A Flight of Fancy
To say that Michael Ralston was nervous would have been the grossest of understatements. He looked over at the captain and grimaced. The man looked positively green now and had been acting unwell, despite his protestations, since just after reaching cruising altitude. Pincher was a veteran . . . so why the heck had he checked in to fly if he was feeling the effects of the flu? Ralston spared a quick glance at all the instrumentation and saw that everything was normal. However, that didn’t solve the problem of one very sick captain. Nor did it help any that this was Ralston’s first actual flight since qualifying. Why me? he asked himself. Why indeed? This was an older aircraft—hip, hip, hooray for the 737-100, he thought. It was rapidly being replaced with more modern versions, was overshadowed by the more elegant jets like the Tristar, and 747’s, but one that was a favorite with the exec’s for training new pilots with near to retiring pilots. It was also a mundane route, Chicago to Miami during a time of the year when the flights were a little lighter— late summer.
Reluctantly, he called one of the attendants, Misty, the senior stewardess. Her voice came over the phone. “Misty, you need to come up here. Ed’s not feeling very well. Maybe you can suggest something that will help?”
Her voice stayed calm and modulated. “What seems to be the problem with him?”
“Well, he’s sick as a dog. I think he’s got the flu.” Ralston studied Pincher again and was alarmed to notice a few other things. “Get in here, Misty. I think we have more than just the flu.”
She was soon in the cramped quarters with him. “Oh, no,” she whispered after checking the pilot’s vitals.
“What,” he asked, although he thought he knew already.
“I think it’s his heart,” she responded, her voice almost shaking with anxiety. “You need to make a quicker landing than Miami.”
He nodded. “Uh, yeah.” He looked at the onboard map and studied it a moment.
“Your first flight?”
Her voice quavered.
“I, uh, yes. But we can contact Hartsfield and make an emergency.”
“Do you want me to see if there are any of the reserve pilots on board?”
“It would sure be helpful if I had someone to take care of nav and communications for me,” he said, thanking her resourcefulness. “But a doctor. Doctor first.”
“Yes, of course.” She left him and quickly went to the boarding manifest.

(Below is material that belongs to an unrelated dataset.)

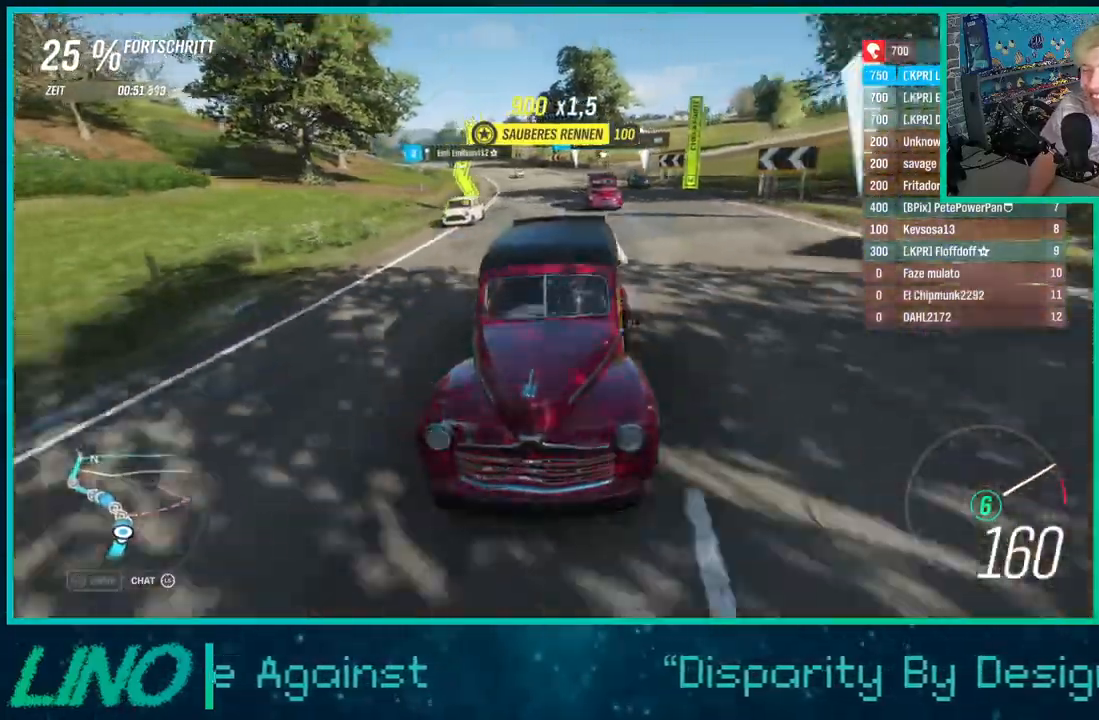
{"buttons": ["R2"], "left_stick": "up-right", "right_stick": "down", "events": []}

There was a doctor listed. Hopefully, he was a medical doctor. She quickly located him and was relieved to find that he was. Soon, the doctor was in the cockpit attending to the sick pilot. Misty gazed at the manifest again. There were no reserve personnel. She did remember seeing a Naval officer on board. Maybe…. Walking to the front of the coach section, she saw him relaxing against the closed window shade. His long legs were stretched out, touching the bulkhead. His companion was also lounging in relative comfort. Both men were napping. She tapped the officer on the arm. “Sir.”
He roused immediately and gazed at her for a moment, his hazel eyes inquisitive. The other man was instantly awake as well. “Yes?” the officer asked. “What can I do for you?”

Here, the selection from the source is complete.